Es por en base a lo expuesto que la pretensión del recurrente para en relación con este concreto episodio no puede prosperar, no apreciándose error alguno en el proceso valorativo efectuado por la Juez a quo, proceso que procede ser respetado por las razones anteriormente expuestas, por razonable y ajustado al resultado de las pruebas practicadas en el plenario, concluyendo la concurrencia de prueba incriminatoria suficiente, razonadamente valorada por la Juez a quo, en orden a desvirtuar la presunción de inocencia del hoy recurrente, debiendo estarse a lo que se resolverá.
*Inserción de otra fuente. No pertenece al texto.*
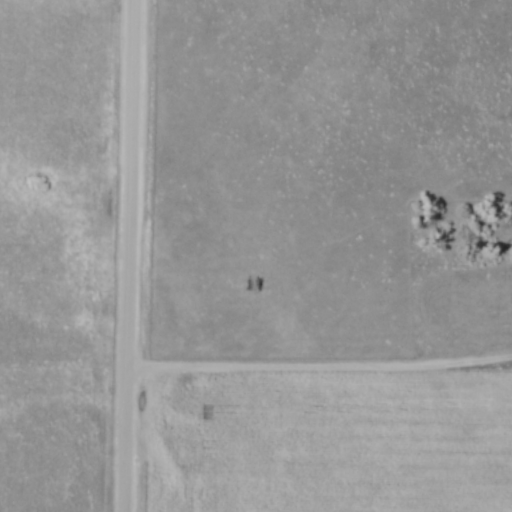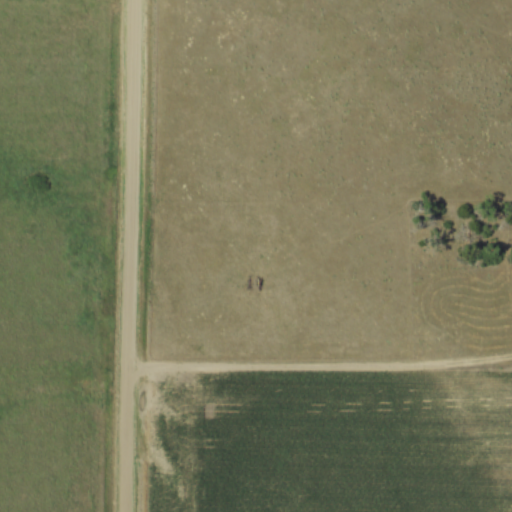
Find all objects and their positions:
road: (131, 256)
QUINTO.- Es claro que no siendo dable considerar la afirmada continuidad delictiva, siendo uno solo el delito, ello, necesariamente, ha de tener su reflejo en la pena a imponer. Y siendo impuesta por continuidad delictiva la de 9 meses de prisión, esto es, en su límite inferior, procede considerar igual límite con motivo de la presente resolución, siendo, en consecuencia, la pena a imponer la de 6 meses de prisión, con la accesoria genérica ( art. 56 CP ), de inhabilitación especial para el derecho de sufragio pasivo durante el tiempo de la condena.
SEXTO.- Se declaran de oficio las costas causadas en esta alzada vistos los arts. 240 LECr y concordantes.
Vistos los artículos citados y demás de general y pertinente aplicación,
Fallo
Que con motivo del recurso de apelación interpuesto por la representación de Diego contra la sentencia de 26.04.18 de la Juez del Juzgado de lo Penal 6 de Alcalá de Henares (JR 78/2018), DEBEMOS REVOCAR y REVOCAMOS PARCIALMENTE la misma para en relación con el delito continuado de quebrantamiento de medida cautelar por el que Diego devino condenado, quedando sin efecto la acordada continuidad delictiva y, en consecuencia DEBEMOS CONDENAR y CONDENAMOS al recurrente como autor de un delito de quebrantamiento de medida cautelar, ello sin concurrencia de circunstancias modificativas de la responsabilidad criminal, a la pena de 6 meses de prisión, con la accesoria genérica ( art. 56 CP ), de inhabilitación especial para el derecho de sufragio pasivo durante el tiempo de la condena. Lo anterior declarando de oficio las costas devengadas.Notifíquese esta nuestra sentencia a las partes personadas, a las que se harán saber las indicaciones que contiene el artículo 248.4 de la Ley Orgánica del Poder Judicial . Asimismo llévense a efecto las anotaciones, inscripciones, comunicaciones y/o remisiones, en el modo y/o en los términos normativamente establecidos, a las personas y/o a/en los órganos correspondientes, con arreglo a la normativa vigente.
Esta sentencia no es firme, contra ella cabe interponer recurso de casación únicamente por infracción de ley del motivo previsto en el número 1º del artículo 849 de la Ley de Enjuiciamiento Criminal , que habrá de prepararse en la forma prevista en los artículos 854 y 855 de la Ley de Enjuiciamiento Criminal , dentro de los cinco días siguientes a su última notificación.
Así por esta nuestra sentencia, lo pronunciamos, mandamos y firmamos.
PUBLICACIÓN.- Firmada la anterior resolución es entregada en esta Secretaría para su notificación, dándose publicidad en legal forma, y se expide certificación literal de la misma para su unión al rollo. Certifico.